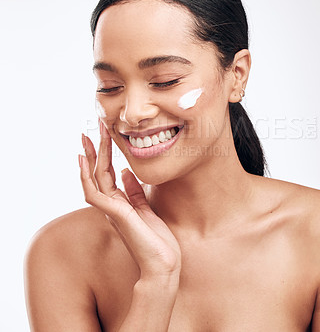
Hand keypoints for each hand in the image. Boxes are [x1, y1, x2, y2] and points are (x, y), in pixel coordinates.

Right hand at [78, 121, 180, 280]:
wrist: (163, 262)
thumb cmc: (156, 238)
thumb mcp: (146, 207)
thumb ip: (134, 190)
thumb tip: (127, 171)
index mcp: (120, 202)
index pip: (108, 173)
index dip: (104, 154)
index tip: (104, 135)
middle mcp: (111, 205)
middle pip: (98, 172)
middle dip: (94, 150)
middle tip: (90, 129)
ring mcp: (111, 210)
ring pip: (95, 179)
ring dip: (91, 157)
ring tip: (88, 137)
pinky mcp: (114, 214)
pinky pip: (94, 193)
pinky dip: (87, 177)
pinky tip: (85, 162)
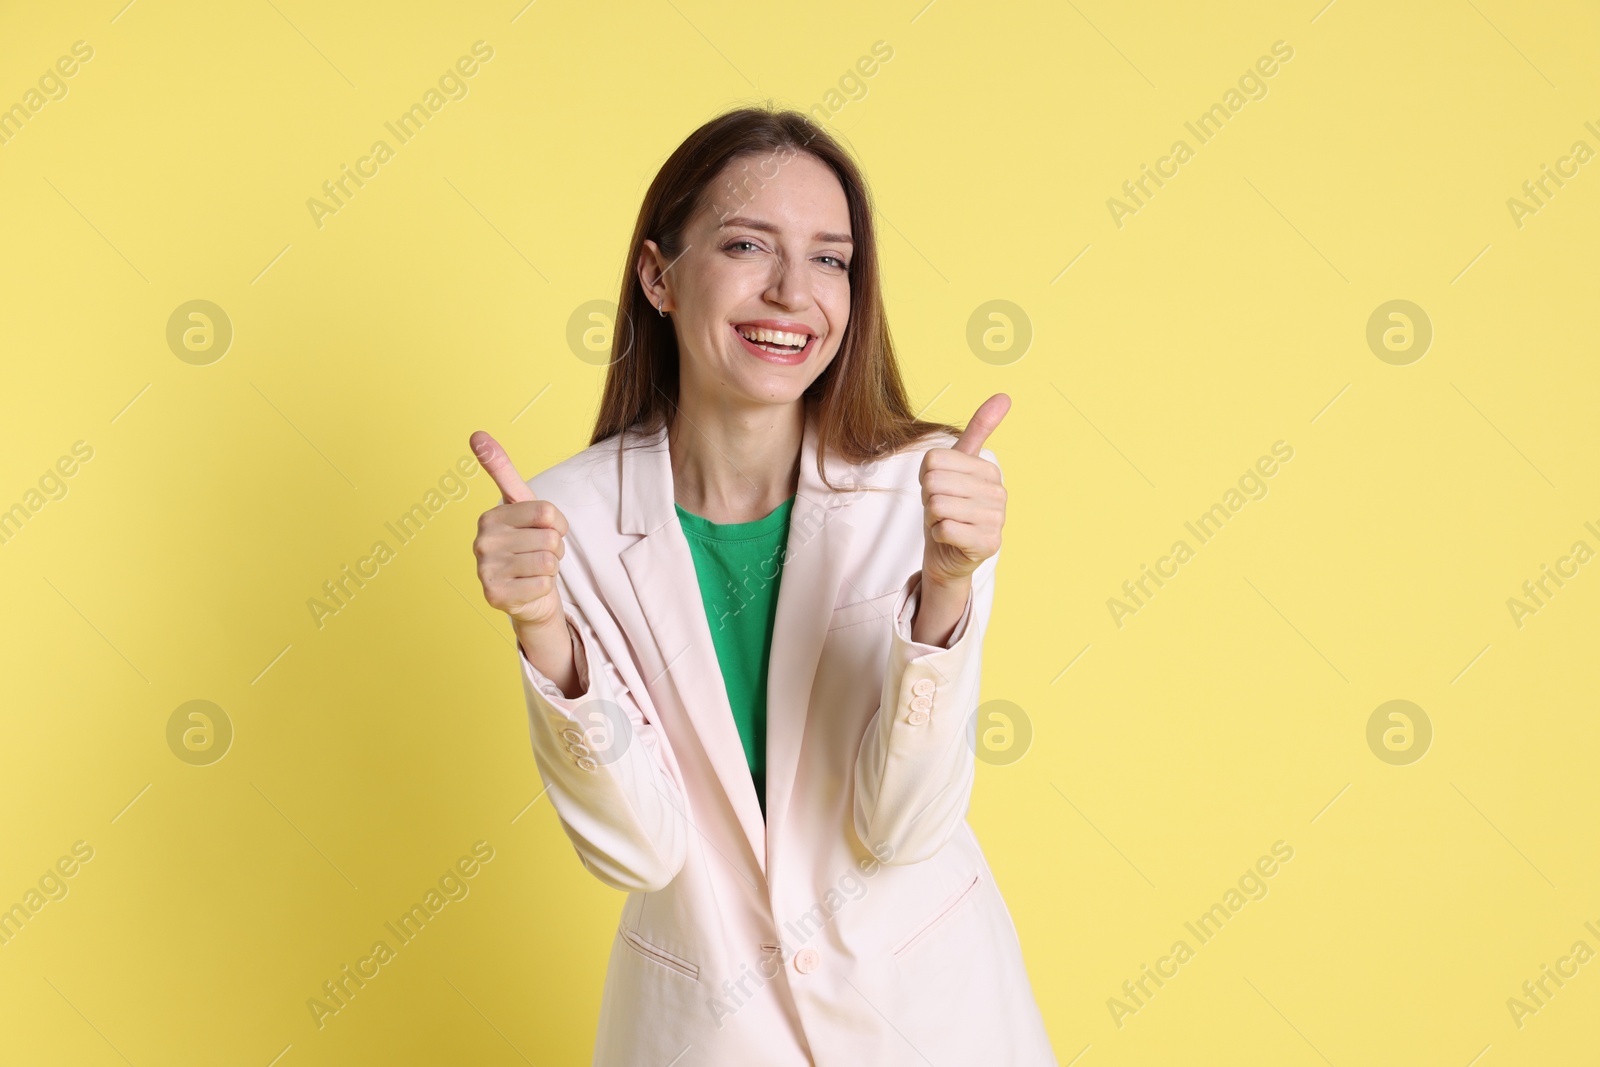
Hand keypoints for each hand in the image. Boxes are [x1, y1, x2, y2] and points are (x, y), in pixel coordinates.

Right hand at [469, 430, 569, 631]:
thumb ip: (501, 469)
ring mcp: (485, 571)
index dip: (558, 524)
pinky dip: (544, 587)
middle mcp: (481, 543)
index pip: (546, 512)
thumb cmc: (527, 544)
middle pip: (550, 538)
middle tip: (538, 554)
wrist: (528, 592)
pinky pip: (543, 585)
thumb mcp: (519, 503)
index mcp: (489, 517)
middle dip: (555, 548)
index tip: (545, 529)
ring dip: (550, 568)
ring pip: (548, 561)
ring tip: (535, 570)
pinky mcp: (496, 597)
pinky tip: (530, 587)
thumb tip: (476, 433)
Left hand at [919, 394, 1008, 589]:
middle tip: (941, 510)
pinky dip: (938, 536)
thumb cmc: (948, 509)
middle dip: (928, 500)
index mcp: (988, 469)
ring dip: (933, 518)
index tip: (939, 489)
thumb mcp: (955, 467)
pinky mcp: (988, 543)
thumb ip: (978, 431)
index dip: (925, 477)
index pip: (933, 460)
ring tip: (946, 523)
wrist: (948, 553)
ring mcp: (996, 519)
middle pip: (934, 483)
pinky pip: (944, 529)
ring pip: (938, 506)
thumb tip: (1005, 396)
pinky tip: (950, 539)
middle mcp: (998, 492)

• [Exercise] Look above for the line containing "middle mcp: (111, 205)", then write out every line from there down to the line containing "thumb ip: (501, 469)", that line included, with no pictures.

• [Answer below]
middle mcp: (111, 205)
middle pip: (98, 172)
middle dip: (94, 150)
middle tip: (90, 129)
ring mcp: (111, 210)
ring pip: (95, 179)
ring dip: (91, 157)
ring tip: (88, 137)
pinky mcp: (114, 214)
pinky pip: (94, 193)
pinky dip: (87, 177)
pinky tip: (85, 162)
Hand keypoints for each hand in the image. Boxes are [x1, y1, x2, y2] and points are (x, y), in pixel coordinates.

Right hand at [469, 430, 569, 631]:
thumb ip: (501, 469)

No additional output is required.